REGGIO EMILIA. «Alla dichiarazione del segretario provinciale Cgil Cristian Sesena che il lavoratore non si porta l’estintore da casa (“se devo applicare le norme antincendio non chiedo al lavoratore di portarsi l’estintore da casa sua” era stata la frase esatta, ndr) rispondo con un altro paragone improprio: se il lavoratore ha la febbre non si chiede al datore di lavoro di pagare l’aspirina. L’adesione o non adesione al vaccino rientra nell’ambito della sfera privata, con tutti gli effetti che ne conseguono».

Così Azio Sezzi, direttore generale di Cna Reggio Emilia - l’associazione dell’artigianato che nella nostra provincia conta 7mila associati per una stima complessiva di 20mila addetti - è intervenuto nel dibattito su chi debba sostenere l’onere dei tamponi rapidi ogni 48 ore. Un dibattito innescato dai sindacati Cgil, Cisl e Uil che, ricevuti dal prefetto Iolanda Rolli, hanno esposto l’idea che, per dare concreta applicazione al decreto che il 15 ottobre scorso ha introdotto l’obbligo del green pass sui luoghi di lavoro, occorre garantire a tutti i dipendenti non vaccinati la possibilità di ricevere un tampone, che secondo i sindacati confederali «dovrebbe essere a carico delle aziende». Apriti cielo: sul tema siamo al tutti contro tutti.

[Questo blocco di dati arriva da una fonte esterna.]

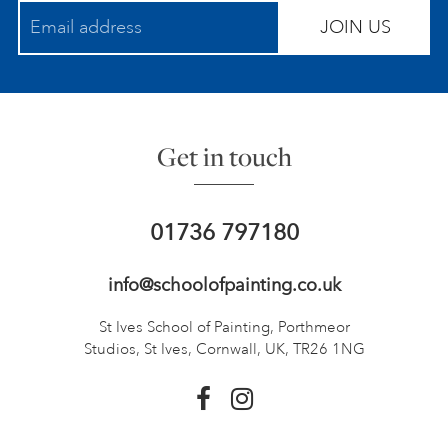
JOIN US
Get in touch
01736 797180
info@schoolofpainting.co.uk
St Ives School of Painting,
Porthmeor
Studios, St Ives,
Cornwall, UK, TR26 1NG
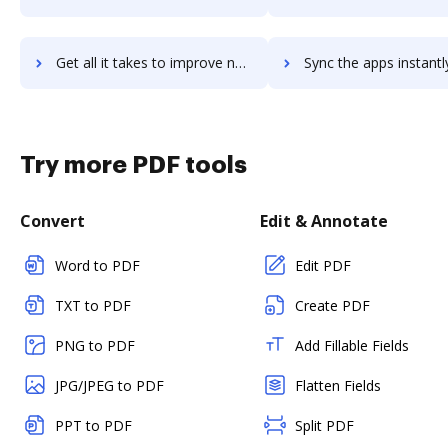
Get all it takes to improve nobl-insurance-trust-accounting workflows through DocHub integration
Sync the apps instantly and import documents from nobl-insurance-trust-accounti
Try more PDF tools
Convert
Edit & Annotate
Word to PDF
Edit PDF
TXT to PDF
Create PDF
PNG to PDF
Add Fillable Fields
JPG/JPEG to PDF
Flatten Fields
PPT to PDF
Split PDF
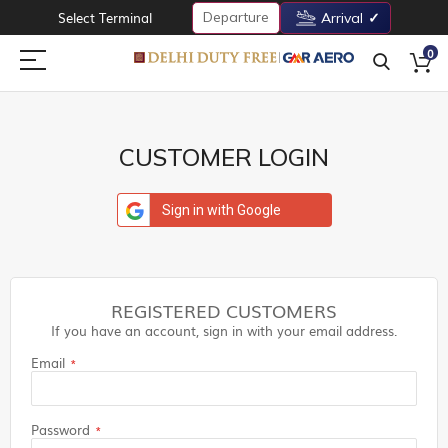
Departure
Select Terminal
Arrival
0
CUSTOMER LOGIN
Sign in with Google
REGISTERED CUSTOMERS
If you have an account, sign in with your email address.
Email
Password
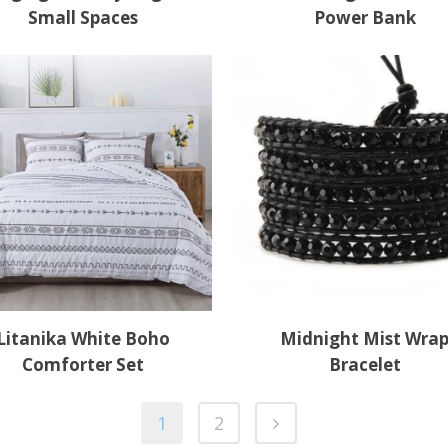
Small Spaces
Power Bank
Litanika White Boho
Midnight Mist Wra
Comforter Set
Bracelet
1
2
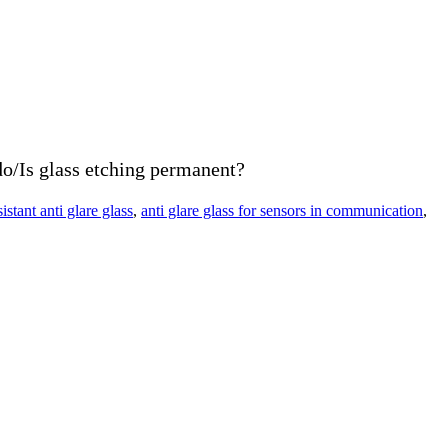
o/Is glass etching permanent?
sistant anti glare glass
,
anti glare glass for sensors in communication
,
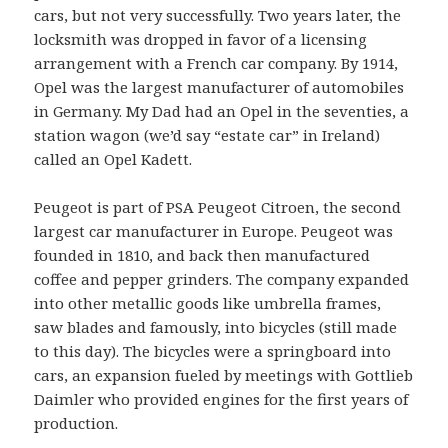
cars, but not very successfully. Two years later, the
locksmith was dropped in favor of a licensing
arrangement with a French car company. By 1914,
Opel was the largest manufacturer of automobiles
in Germany. My Dad had an Opel in the seventies, a
station wagon (we’d say “estate car” in Ireland)
called an Opel Kadett.
Peugeot is part of PSA Peugeot Citroen, the second
largest car manufacturer in Europe. Peugeot was
founded in 1810, and back then manufactured
coffee and pepper grinders. The company expanded
into other metallic goods like umbrella frames,
saw blades and famously, into bicycles (still made
to this day). The bicycles were a springboard into
cars, an expansion fueled by meetings with Gottlieb
Daimler who provided engines for the first years of
production.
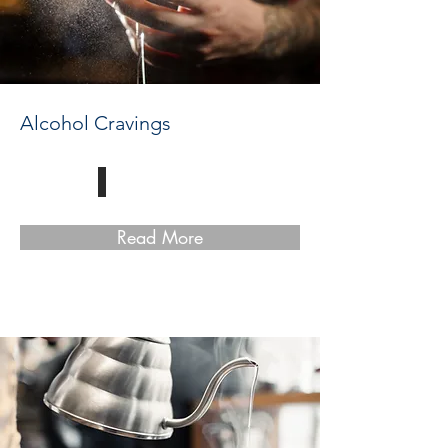
Alcohol Cravings
Read More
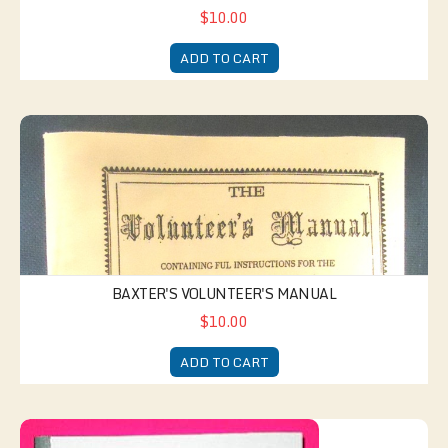
$10.00
ADD TO CART
Baxter's Volunteer's Manual
BAXTER'S VOLUNTEER'S MANUAL
$10.00
ADD TO CART
Temperance Hymnal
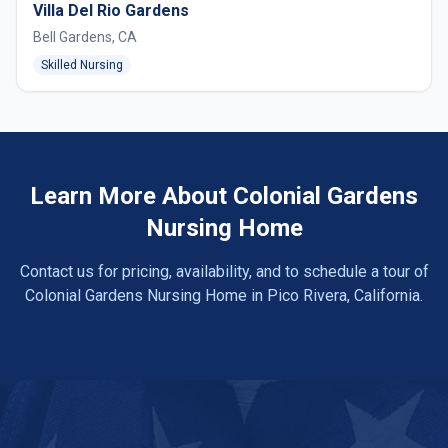
Villa Del Rio Gardens
Bell Gardens, CA
Skilled Nursing
Learn More About Colonial Gardens
Nursing Home
Contact us for pricing, availability, and to schedule a tour of
Colonial Gardens Nursing Home in Pico Rivera, California.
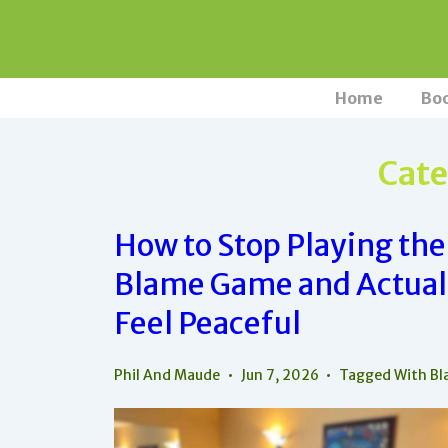
↓
Skip
to
Main
Main
Home
Bo
Navigation
Content
Cate
How to Stop Playing the
Blame Game and Actual
Feel Peaceful
Phil And Maude
Jun 7, 2026
Tagged With
Bl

Se Confindustria e le grandi aziende come Seta hanno ribadito, in ogni possibile occasione, che non se ne parla nemmeno, un niet ancor più netto è arrivato dalle piccole imprese. «Cna esprime una profonda contrarietà all’ipotesi che l’esborso spetti ai titolari – ha dichiarato Sezzi –. Abbiamo ribadito più volte come la nostra associazione sia d’accordo sul green pass a patto che le norme siano chiare, applicabili e senza costi inappropriati per le imprese. Già quest’ultimo punto non è stato rispettato; i costi indiretti sono indubbi, poiché eseguire i controlli significa sottrarre risorse umane ed economiche alle mansioni ordinarie. Ora non si vede perché dovrebbe essere scaricato sulle piccole realtà quest’altro onere».

Per una volta Cna va a braccetto con Unindustria. «Con una precisazione: una serie di grandi imprese hanno rotto il fronte degli industriali, annunciando che si faranno carico dei tamponi per i loro dipendenti. Tra le altre, nel bolognese Ima, Ducati, Bonfiglioli. È una scelta, una facoltà dell’azienda. Così come il singolo può decidere se vaccinarsi o meno anche il datore può decidere se coprire o non coprire i costi – ha proseguito Sezzi –. È chiaro che per gli artigiani è ancora più impensabile svolgere questo compito. Se si continua di questo passo gli imprenditori dovranno rispondere di qualsiasi cosa».

Sezzi ha fornito una sua lettura dell’andata a Canossa (cioè in Prefettura) dei sindacati confederali. «La realtà è che la Cgil ha spinto sull’obbligo vaccinale, che non è passato. A questo punto, per impedire discriminazioni tra i lavoratori, poiché lo Stato non aprirà mai i cordoni della borsa, sta spingendo sulle imprese affinché suppliscano loro. Diventa stucchevole questo continuo e questo tentativo di lasciare il cerino acceso in mano alle ditte. Non può funzionare così. Se la strada dell’obbligo vaccinale, che avrebbe potuto anche essere una soluzione, è stata esclusa bisogna farsene una ragione; il resto a mio avviso è poco utile. In questa delicata fase di ripresa bisognerebbe tutti remare dalla stessa parte».

Secondo l’associazione di categoria «i controlli sui luoghi di lavoro, le mille incertezze e le difficoltà di mercato stanno pesando sulle imprese da oltre un anno. Non vedo perché – la conclusione – le si dovrebbe appesantire ulteriormente».